L'essentiel
- Repose sur le principe psychologique de l'engagement et de la cohérence.
- Vise à transformer un prospect froid en un interlocuteur engagé.
- Nécessite une progression logique entre la petite et la grande requête.
Définition
Cette expression désigne une technique de persuasion consistant à obtenir un petit accord facile avant de solliciter une faveur beaucoup plus importante. C'est l'art d'entrer en relation par une demande anodine pour réduire la résistance de l'interlocuteur et faciliter une vente ou une négociation future.
Origine du terme
L'expression tire son origine des pratiques de vente à domicile du XXe siècle. Les vendeurs itinérants (VRP) plaçaient physiquement leur pied dans l'entrebâillement de la porte pour empêcher l'occupant de la refermer, s'assurant ainsi un temps de parole précieux pour présenter leur produit.
Exemple concret
- Un éditeur de logiciel qui propose une version gratuite limitée avant de suggérer l'abonnement premium complet.

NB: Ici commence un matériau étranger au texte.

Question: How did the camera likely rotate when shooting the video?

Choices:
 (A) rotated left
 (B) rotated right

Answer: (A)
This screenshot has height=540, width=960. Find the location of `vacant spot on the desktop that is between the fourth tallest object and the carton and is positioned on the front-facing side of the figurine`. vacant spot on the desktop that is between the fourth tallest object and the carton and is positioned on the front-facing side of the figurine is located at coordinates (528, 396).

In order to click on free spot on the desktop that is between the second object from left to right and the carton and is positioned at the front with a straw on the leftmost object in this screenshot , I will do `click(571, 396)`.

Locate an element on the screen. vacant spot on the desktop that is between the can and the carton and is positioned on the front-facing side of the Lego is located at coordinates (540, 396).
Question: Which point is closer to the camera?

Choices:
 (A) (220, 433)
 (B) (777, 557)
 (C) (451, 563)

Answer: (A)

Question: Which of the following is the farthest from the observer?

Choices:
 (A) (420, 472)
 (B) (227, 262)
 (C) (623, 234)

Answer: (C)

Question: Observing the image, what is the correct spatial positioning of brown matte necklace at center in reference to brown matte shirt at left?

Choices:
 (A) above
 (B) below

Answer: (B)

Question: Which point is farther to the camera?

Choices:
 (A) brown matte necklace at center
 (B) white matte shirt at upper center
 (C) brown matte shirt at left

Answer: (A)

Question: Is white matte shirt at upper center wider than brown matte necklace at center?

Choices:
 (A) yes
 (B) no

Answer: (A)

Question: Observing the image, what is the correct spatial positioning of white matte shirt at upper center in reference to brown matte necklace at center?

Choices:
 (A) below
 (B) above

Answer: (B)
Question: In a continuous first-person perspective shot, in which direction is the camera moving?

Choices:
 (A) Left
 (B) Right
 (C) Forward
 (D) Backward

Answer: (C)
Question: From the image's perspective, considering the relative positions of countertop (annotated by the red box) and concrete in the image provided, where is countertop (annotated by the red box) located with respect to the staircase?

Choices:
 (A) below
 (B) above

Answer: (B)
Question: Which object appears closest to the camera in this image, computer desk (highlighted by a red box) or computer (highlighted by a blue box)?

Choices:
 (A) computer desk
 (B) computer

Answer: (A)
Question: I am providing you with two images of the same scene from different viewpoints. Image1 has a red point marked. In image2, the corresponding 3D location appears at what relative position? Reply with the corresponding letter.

- Un courtier qui demande simplement deux minutes pour poser une question de sondage avant de proposer un rendez-vous de conseil financier.
Comment ça se calcule
Ce concept intervient principalement dans les stratégies de marketing relationnel, la prospection commerciale et les négociations contractuelles où l'on cherche à instaurer un premier lien de confiance.
Causes
Pour que la technique fonctionne sans braquer le client, la première demande doit paraître naturelle et ne pas demander d'effort significatif. Il faut éviter d'être trop insistant dès le départ, au risque de provoquer l'effet inverse et de rompre définitivement le lien.
Notions liées
À ne pas confondre
Conséquences
En finance ou en commerce, utilisez cette approche pour bâtir une relation de long terme. Commencez par offrir de la valeur (un conseil, un échantillon) plutôt que de demander immédiatement une transaction lourde.
Questions fréquentes
Est-ce une forme de manipulation ?
C'est une technique d'influence. Son éthique dépend de la transparence du vendeur et de la valeur réelle du produit final.
Quelle est la différence avec la 'porte-au-nez' ?
La 'porte-au-nez' consiste à demander quelque chose d'exorbitant pour obtenir ensuite un accord sur une demande plus raisonnable, à l'inverse du pied dans la porte.
Est-ce toujours efficace ?
Pas toujours. Si le client se sent piégé ou si la seconde demande est trop déconnectée de la première, il peut se rétracter brutalement.